Cytokines, proteins that affect the immune system, can elicit their effects in either a beneficial or an inhibitory capacity. Typically, anti-inflammatory cytokines help the body fight off cancer while pro-inflammatory cytokines can actually provoke cancer growth and development. Like many biological mediators, some cytokines are pleiotropic, indicating that they can have multiple effects.
Oncologists use therapies involving cytokines to treat various cancers. Beneficial cytokines may be administered directly to a patient, alone or in combination with other treatments. Alternatively, drugs can target immunosuppressive cytokines to minimize or neutralize their harmful effects on the immune response.
The transforming growth factor β (TGFβ) represents an important cytokine with several integral roles in anti-tumor immunity. In healthy cells and those in the early stages of tumor formation, TGFβ suppresses cancer cells, and for tumor cells to progress, they must overcome TGFβ’s immune protection. However, TGFβ also plays a role in biological processes, including cell invasion and immune regulation, which present opportunities for cancer cells to manipulate for their benefit. TGFβ is highly expressed in many advanced cancers, and in this role, TGFβ overexpression encourages tumor progression, metastasis, and suppression of anti-tumor immunity.
The TGFβ signaling pathway consists of complex interactions between many proteins, molecules, and other immune mediators to carry out its diverse functions. New findings recently published in eBio Med investigated the role of some of the mediators in this pathway in mitosis, the biological process of cell division.

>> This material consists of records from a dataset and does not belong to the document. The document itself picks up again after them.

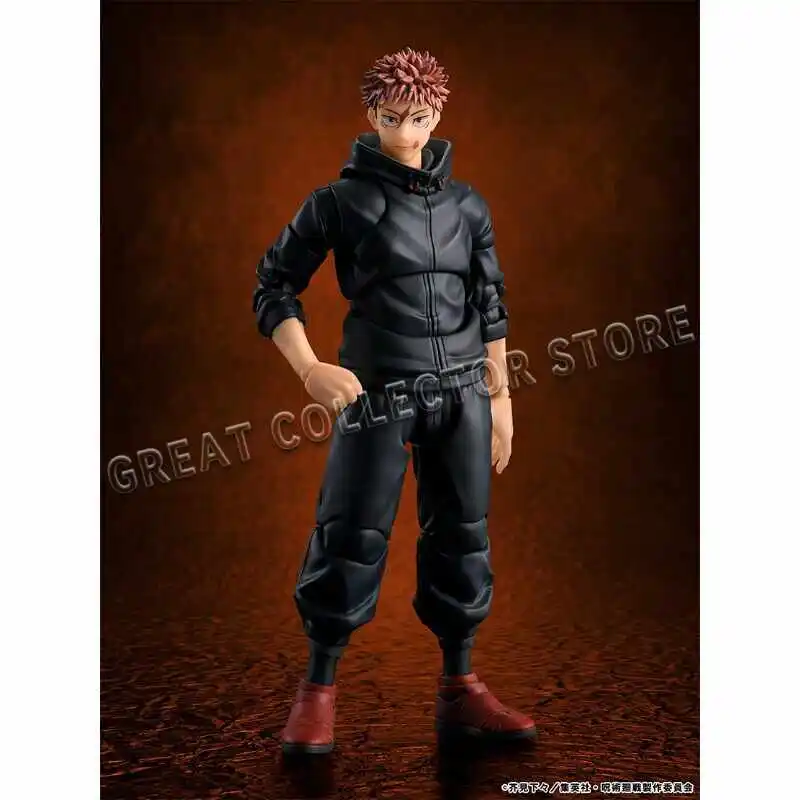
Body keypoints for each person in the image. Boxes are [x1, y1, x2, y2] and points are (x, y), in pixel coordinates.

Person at [253, 47, 536, 755]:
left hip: (463, 390)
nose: (405, 133)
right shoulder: (339, 202)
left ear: (437, 115)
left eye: (418, 117)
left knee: (463, 534)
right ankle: (318, 690)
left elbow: (490, 302)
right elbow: (274, 285)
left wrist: (500, 396)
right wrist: (309, 369)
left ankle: (460, 686)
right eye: (390, 117)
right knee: (351, 532)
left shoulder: (468, 205)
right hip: (378, 389)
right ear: (371, 116)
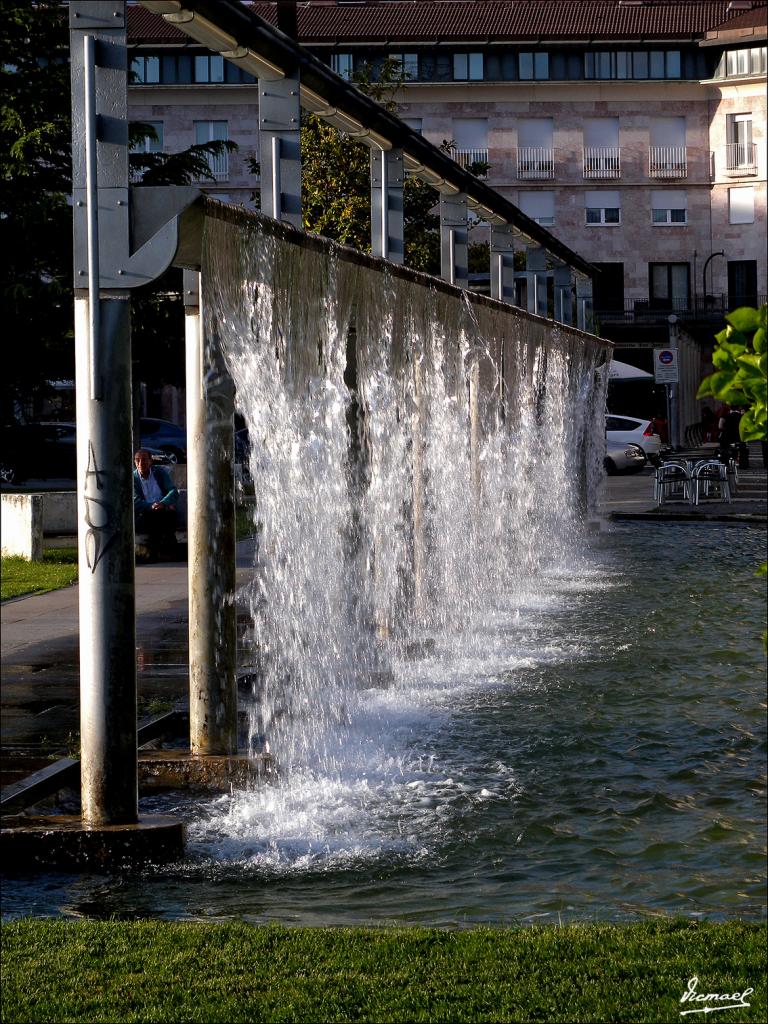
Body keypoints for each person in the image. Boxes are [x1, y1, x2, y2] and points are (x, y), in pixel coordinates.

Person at [133, 449, 179, 559]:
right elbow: (135, 501)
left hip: (162, 509)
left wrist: (164, 503)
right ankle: (162, 549)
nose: (140, 463)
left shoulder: (159, 473)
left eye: (144, 460)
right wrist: (151, 506)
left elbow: (173, 491)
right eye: (137, 460)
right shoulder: (133, 478)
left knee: (169, 513)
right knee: (155, 516)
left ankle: (162, 549)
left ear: (150, 461)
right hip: (144, 513)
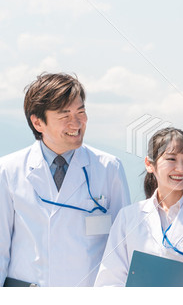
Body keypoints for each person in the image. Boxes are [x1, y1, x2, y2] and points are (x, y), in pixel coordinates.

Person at [0, 73, 130, 287]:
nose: (77, 122)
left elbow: (122, 247)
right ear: (38, 122)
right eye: (65, 115)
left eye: (81, 112)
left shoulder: (109, 168)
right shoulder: (8, 171)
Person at [94, 127, 183, 286]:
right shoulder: (128, 217)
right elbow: (109, 280)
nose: (181, 169)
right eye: (171, 159)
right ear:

The study uncovered the formation of a complex consisting of two molecules: AURKB, a protein involved in cancer cell proliferation, and TGFβ receptor type I (TβRI), a receptor required for TGFβ activation. The AURKB – TβRI complex identified in the study formed during mitosis in castrate-resistant prostate cancer cells. Additionally, when examining tumors from prostate cancer patients, the researchers found that the number of AURKB – TβRI complexes correlated with cancer aggressiveness. In other words, patients with the most advanced prostate cancers exhibited significantly more AURKB – TβRI complexes than patients with less severe diseases. As a negative control, the authors confirmed that AURKB – TβRI complexes did not appear in non-cancerous prostate cancer tissue.
Overall, the study shows that interactions between AURKB and TβRI occur when cancer cells enter mitosis. The authors conclude that these findings identify TβRI as a previously unrecognized regulator of cancer cell proliferation. Further, the authors suggest that AURKB – TβRI complexes could serve as a biomarker to aid in the diagnosis and treatment management of prostate cancers.